• [Aim]
How many lines in the entries below contain the word "must"? Reply with the number alone.

• [Provided data]
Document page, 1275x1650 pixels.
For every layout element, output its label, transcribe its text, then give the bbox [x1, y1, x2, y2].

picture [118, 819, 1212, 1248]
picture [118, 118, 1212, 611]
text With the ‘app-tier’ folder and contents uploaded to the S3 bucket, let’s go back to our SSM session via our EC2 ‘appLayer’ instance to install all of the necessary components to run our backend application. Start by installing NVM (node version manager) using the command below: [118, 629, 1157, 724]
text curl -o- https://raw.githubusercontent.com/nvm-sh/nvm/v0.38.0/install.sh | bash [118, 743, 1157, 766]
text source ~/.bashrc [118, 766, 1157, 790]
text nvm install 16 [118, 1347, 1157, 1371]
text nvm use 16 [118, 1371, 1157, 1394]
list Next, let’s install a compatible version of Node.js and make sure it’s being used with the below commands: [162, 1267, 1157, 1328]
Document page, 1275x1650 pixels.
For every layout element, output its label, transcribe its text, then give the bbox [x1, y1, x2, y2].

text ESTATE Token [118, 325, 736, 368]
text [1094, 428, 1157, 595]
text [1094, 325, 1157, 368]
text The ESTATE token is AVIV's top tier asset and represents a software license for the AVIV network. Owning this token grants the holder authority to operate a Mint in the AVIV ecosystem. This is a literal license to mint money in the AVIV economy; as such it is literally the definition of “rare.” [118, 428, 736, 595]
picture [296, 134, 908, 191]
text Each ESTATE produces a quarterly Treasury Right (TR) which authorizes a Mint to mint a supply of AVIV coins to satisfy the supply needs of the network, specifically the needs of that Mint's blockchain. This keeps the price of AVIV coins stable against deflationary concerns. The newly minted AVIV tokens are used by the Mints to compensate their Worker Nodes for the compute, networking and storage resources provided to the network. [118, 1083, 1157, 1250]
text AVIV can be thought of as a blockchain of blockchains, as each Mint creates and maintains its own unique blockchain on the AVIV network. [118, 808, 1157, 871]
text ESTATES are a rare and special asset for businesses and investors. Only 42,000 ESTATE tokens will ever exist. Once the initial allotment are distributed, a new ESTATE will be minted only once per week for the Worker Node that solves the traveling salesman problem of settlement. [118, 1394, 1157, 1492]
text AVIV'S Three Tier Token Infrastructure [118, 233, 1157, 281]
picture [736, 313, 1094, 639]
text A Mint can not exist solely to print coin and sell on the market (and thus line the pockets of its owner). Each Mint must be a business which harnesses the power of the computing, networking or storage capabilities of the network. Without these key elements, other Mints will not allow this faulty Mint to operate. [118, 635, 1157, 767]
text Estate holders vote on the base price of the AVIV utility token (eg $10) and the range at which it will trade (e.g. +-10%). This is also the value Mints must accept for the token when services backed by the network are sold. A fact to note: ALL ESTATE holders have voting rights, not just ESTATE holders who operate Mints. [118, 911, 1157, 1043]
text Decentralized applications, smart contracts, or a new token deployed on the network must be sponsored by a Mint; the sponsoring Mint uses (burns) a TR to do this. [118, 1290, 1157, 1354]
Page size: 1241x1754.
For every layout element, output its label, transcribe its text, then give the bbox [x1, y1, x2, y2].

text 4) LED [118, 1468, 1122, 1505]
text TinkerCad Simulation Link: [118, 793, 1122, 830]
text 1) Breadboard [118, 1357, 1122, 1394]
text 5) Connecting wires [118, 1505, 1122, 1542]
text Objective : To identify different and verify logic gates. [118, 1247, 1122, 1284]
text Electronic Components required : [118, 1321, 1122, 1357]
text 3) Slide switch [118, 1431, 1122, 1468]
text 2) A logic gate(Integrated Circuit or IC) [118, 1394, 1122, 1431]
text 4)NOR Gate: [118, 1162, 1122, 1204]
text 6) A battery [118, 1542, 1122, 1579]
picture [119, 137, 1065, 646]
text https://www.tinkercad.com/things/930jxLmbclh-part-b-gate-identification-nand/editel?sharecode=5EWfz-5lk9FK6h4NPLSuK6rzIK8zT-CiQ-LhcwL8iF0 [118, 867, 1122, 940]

• [Result of this exercise]
3